John Waters
John Waters, den William Burroughs einst als den „Papst des Trash“ bezeichnete, hat sich in den letzten Jahrzehnten als Regisseur provokanter Filme einen umstrittenen, aber dennoch bekannten Namen gemacht. Seine Themen – Sex, Religion und gesellschaftliche Ausgrenzung – werden von der gutbürgerlichen Gesellschaft gerne ignoriert.(1)
Gefragt nach der Entstehung seines ersten „ernsthaften“ Fotos, erinnert sich Waters an eine Anfrage für einen bestimmten Filmstill aus Multiple Maniacs (1970). Und obwohl er sich an Divines Gesicht in diesem Augenblick zwischen Vergewaltigung und jener wunderbaren Intervention, in der dieser der spirituellen Seite seines Namens gerecht wurde,(2) genau erinnerte, gab es kein Foto davon. Also beschloss Waters, den Filmstill selbst zu machen. […] Das Ergebnis – Divine in Ecstasy (1992) – ist rasend witzig und grauenhaft zugleich. […] [Von da an machte er] Standbildserien aus Ausschnitten seiner eigenen Filme und – bewusster noch – aus Ausschnitten von Filmen anderer, die für jene Storys entscheidend waren, die er sehen, erinnern und sich selbst erzählen wollte.
[…] Waters’ Bilder haben eine merkwürdige Schönheit an sich. Im Gegensatz zu den scharfen Bildern eines 35-mm-Films sind seine Bilder bereits in zwei Runden fotografischer Übertragung verzerrt worden: von Film auf Fernsehen und von Fernsehen auf Schnappschuss. Sie sind grobkörnig und pixeln. Manche sehen aus wie Tapisserien, die aus jenen eleganten Abtaststreifen gewebt sind, die Waters mit seiner Kamera vom Fernseher abliest. Die Einzelbilder – aufgenommen von Videos von Breitwandfilmen, die rücksichtslos abgeschnitten wurden, damit sie ins fast quadratische Fernsehformat passen – erreichen eine verdichtete, edelsteinartige Qualität.

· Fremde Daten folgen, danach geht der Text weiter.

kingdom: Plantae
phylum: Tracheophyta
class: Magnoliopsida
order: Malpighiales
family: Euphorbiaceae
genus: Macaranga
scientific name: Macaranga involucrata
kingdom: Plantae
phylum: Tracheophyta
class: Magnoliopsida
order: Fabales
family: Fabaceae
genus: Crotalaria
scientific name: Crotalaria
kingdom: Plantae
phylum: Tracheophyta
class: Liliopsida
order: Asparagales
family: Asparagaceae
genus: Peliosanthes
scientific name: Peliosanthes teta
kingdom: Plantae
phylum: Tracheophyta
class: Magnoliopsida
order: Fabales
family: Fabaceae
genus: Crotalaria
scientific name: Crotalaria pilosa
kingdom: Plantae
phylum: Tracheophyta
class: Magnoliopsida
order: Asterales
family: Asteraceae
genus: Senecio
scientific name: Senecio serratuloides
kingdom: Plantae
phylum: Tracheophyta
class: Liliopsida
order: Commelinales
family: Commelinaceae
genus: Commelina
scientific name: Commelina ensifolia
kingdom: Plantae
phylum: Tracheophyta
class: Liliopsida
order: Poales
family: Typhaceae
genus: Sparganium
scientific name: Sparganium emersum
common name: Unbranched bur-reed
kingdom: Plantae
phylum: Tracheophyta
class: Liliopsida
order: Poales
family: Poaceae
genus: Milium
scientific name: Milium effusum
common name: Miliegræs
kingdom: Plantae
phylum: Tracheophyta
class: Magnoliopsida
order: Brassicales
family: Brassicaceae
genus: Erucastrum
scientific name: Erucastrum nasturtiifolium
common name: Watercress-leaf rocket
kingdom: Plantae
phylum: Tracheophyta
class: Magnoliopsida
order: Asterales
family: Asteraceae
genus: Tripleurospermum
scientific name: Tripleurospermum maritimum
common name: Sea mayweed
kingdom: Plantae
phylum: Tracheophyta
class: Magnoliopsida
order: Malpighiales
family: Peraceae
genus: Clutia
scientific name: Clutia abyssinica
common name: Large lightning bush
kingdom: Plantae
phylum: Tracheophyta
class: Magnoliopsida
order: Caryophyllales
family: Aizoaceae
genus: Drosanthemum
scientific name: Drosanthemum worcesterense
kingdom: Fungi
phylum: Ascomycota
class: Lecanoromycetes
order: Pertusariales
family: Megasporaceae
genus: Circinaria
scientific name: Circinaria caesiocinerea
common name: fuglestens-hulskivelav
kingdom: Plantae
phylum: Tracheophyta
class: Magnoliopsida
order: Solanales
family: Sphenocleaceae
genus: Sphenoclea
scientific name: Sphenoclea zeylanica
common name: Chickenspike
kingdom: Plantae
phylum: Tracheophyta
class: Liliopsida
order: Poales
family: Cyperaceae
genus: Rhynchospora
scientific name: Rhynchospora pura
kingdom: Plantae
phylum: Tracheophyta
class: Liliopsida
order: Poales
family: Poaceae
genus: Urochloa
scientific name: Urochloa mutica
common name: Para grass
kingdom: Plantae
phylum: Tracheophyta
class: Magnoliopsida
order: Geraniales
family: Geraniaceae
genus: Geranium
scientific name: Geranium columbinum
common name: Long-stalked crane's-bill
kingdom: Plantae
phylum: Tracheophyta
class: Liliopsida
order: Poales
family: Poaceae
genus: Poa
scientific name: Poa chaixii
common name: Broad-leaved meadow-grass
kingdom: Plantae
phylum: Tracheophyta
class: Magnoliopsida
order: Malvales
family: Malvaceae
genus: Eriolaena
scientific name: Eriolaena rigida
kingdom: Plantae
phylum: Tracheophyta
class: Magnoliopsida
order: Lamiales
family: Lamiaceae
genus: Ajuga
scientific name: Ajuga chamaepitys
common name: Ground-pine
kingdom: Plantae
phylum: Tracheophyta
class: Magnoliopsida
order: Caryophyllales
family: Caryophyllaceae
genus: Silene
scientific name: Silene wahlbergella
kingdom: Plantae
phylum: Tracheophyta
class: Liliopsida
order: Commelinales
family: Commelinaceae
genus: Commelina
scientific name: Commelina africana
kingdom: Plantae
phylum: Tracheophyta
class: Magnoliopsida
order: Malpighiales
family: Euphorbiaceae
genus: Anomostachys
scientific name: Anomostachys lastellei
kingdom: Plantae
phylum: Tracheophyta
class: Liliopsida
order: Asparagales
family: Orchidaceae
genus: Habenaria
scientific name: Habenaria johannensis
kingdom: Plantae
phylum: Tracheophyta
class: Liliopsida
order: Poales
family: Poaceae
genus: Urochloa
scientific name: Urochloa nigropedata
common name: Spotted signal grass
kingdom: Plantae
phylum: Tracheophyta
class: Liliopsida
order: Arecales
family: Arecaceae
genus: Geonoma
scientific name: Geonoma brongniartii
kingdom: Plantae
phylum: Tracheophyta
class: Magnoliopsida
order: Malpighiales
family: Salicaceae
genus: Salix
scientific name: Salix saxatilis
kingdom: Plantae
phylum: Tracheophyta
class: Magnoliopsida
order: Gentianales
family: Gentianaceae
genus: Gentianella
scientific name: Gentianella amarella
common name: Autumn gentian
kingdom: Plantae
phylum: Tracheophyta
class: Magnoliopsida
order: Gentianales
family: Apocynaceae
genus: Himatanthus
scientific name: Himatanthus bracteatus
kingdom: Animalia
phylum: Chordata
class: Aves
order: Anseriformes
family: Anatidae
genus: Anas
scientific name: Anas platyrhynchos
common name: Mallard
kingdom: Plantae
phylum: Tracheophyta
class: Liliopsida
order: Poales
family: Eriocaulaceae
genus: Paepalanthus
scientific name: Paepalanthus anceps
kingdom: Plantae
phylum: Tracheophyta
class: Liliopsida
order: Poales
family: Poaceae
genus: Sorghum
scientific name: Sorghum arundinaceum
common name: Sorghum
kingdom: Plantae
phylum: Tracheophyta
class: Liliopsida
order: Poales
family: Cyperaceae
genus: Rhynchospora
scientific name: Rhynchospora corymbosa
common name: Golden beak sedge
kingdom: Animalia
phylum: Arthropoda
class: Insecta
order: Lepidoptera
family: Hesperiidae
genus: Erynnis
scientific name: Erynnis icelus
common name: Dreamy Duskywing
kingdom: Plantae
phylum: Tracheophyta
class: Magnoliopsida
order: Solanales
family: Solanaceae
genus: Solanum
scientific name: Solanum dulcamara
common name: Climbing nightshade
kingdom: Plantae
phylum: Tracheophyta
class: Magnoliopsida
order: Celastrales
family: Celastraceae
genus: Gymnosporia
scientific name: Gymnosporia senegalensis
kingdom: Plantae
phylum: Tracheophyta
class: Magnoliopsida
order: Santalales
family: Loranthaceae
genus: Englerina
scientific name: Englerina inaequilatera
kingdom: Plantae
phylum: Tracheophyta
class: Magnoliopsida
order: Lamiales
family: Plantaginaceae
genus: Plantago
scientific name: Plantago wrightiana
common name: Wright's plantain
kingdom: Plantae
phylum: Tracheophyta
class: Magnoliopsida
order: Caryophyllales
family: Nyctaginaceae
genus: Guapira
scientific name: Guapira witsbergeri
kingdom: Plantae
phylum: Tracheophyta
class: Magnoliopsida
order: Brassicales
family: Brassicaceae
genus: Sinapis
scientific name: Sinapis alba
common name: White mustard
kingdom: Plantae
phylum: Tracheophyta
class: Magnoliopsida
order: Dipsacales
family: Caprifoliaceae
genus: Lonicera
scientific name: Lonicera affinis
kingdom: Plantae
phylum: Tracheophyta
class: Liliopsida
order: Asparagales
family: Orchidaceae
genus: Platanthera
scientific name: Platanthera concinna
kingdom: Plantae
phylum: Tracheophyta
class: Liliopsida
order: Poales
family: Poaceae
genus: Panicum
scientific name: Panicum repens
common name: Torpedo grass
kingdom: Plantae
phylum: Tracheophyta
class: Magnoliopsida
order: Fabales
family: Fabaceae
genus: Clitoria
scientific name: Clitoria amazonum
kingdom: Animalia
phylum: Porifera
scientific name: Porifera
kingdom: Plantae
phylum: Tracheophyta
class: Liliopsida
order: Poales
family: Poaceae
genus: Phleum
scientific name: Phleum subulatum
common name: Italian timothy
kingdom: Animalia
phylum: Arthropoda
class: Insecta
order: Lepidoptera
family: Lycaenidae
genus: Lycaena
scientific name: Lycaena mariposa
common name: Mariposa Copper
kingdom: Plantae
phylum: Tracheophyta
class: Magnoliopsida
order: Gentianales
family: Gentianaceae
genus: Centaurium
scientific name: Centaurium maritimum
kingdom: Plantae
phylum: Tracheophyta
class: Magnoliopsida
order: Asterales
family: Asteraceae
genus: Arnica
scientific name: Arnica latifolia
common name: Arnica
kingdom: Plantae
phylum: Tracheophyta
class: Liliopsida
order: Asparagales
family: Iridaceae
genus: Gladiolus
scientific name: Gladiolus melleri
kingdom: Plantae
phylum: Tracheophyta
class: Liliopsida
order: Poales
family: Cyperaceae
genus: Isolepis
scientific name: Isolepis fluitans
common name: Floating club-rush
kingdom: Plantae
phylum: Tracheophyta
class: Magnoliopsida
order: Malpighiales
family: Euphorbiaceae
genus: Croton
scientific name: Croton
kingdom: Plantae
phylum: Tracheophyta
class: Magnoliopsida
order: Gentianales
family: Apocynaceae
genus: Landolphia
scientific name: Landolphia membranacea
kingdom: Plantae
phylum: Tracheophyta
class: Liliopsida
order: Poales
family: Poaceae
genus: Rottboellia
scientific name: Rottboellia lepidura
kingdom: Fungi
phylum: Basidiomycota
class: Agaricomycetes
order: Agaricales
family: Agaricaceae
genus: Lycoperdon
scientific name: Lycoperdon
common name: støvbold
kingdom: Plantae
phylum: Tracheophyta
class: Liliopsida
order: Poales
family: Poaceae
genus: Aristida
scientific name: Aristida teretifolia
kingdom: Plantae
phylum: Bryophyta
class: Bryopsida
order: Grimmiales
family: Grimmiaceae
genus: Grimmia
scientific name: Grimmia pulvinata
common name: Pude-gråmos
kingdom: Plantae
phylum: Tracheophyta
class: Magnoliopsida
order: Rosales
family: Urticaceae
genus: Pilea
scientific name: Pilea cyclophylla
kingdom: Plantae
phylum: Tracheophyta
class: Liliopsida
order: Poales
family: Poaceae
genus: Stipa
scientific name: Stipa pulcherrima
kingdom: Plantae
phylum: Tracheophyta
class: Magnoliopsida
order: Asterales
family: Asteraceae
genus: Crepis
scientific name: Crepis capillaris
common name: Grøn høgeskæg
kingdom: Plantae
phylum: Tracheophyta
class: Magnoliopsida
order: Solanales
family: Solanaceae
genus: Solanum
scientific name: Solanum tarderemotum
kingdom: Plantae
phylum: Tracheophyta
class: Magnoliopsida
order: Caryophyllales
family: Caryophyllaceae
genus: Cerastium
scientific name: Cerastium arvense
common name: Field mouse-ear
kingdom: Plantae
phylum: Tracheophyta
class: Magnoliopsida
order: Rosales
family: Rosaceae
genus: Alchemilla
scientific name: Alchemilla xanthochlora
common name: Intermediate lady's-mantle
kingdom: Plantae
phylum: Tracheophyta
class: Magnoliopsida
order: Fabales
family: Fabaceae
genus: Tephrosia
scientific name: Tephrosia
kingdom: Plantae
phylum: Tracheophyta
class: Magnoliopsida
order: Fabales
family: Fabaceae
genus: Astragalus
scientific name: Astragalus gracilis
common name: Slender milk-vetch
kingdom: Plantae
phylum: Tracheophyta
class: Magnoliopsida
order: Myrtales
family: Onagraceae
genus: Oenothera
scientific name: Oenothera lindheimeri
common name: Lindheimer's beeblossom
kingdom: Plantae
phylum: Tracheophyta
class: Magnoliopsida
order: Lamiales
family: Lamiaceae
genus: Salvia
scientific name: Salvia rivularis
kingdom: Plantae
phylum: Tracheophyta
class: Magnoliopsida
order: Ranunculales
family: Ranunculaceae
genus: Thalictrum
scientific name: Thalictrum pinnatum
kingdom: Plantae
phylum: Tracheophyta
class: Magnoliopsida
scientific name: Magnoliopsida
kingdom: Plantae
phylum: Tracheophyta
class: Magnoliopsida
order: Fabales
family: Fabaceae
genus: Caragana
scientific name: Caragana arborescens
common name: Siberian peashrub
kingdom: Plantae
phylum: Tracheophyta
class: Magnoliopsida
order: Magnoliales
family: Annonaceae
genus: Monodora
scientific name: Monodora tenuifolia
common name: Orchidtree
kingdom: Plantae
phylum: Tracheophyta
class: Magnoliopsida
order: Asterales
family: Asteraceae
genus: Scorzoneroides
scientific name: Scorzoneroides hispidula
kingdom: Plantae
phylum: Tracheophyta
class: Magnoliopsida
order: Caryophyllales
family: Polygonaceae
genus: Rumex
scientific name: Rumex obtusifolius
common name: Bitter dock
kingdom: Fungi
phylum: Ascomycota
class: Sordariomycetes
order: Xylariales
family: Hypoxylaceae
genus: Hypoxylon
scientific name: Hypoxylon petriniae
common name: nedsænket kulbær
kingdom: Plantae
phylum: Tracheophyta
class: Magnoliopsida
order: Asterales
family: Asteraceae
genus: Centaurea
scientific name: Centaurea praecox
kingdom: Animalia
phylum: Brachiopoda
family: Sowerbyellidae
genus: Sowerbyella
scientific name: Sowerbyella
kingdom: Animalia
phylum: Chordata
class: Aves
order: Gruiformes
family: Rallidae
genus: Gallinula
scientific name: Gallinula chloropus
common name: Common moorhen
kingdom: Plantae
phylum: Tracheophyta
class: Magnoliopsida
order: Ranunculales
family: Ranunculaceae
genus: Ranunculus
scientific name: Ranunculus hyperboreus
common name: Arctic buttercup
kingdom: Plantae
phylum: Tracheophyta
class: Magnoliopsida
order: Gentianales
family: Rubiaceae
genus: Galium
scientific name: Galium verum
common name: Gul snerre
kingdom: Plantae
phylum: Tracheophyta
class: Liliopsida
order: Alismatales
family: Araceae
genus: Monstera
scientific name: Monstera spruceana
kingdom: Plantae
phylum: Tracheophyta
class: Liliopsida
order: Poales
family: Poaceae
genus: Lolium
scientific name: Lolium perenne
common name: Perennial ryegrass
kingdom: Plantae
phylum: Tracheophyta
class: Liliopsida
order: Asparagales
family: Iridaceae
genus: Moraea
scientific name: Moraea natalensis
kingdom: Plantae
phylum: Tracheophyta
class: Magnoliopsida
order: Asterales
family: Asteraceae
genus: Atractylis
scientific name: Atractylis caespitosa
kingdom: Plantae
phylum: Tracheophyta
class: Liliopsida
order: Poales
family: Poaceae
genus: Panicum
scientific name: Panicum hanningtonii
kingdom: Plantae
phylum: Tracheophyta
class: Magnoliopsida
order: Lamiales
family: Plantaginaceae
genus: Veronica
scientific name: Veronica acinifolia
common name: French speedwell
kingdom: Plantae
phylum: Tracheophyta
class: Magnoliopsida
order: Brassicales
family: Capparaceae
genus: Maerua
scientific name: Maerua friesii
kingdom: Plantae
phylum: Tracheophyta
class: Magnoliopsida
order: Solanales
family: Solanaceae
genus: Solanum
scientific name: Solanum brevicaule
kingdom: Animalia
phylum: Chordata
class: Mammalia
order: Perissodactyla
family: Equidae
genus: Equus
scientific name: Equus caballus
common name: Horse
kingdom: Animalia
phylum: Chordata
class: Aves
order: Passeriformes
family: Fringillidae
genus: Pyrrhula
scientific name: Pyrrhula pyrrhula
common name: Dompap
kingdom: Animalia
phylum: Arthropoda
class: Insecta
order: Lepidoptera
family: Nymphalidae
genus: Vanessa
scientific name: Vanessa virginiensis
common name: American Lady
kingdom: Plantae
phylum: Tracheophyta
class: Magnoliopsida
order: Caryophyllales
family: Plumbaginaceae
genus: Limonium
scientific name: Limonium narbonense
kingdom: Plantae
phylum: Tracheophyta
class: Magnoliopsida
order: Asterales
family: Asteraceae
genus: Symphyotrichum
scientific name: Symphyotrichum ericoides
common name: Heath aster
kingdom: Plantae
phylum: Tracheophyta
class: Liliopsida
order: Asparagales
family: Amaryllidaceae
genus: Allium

[…] Water’s Verhältnis zur Fotografie, wie sein Verhältnis zum Mainstream-Film, wird hauptsächlich durch seine Außenseiterstellung und seinen typisch schrägen, aber präzisen Blickwinkel bestimmt. Er ist ein respektloser, aber klarsichtiger Eindringling, ein Filmemacher, der die Grenze zu einer neuen Kunstrichtung überschritten hat. Durch das Herausschälen eines Zwischenbereichs für sich selbst, eines Niemandslandes zwischen Film und Fotografie, hat Waters einen neuen Ausdrucksweg entdeckt. Ohne Regeln zu befolgen und ohne Rücksicht auf Loyalitäten oder Zielgruppen nimmt er sich, was er auch immer aus den historischen Arsenalen der Film- und Fototechniken braucht.
(1) Anmerkung der Redaktion
(2) Vgl. John Waters, Director’s Cut, Zürich, New York 1997, S. 28
Marvin Heiferman, „Everything Always Looks Good Through Here! John Waters and Photography“, in: John Waters: Change of Life, New Museum of Contemporary Art, Harry N. Abrams Inc, New York, 2004, S. 20-41.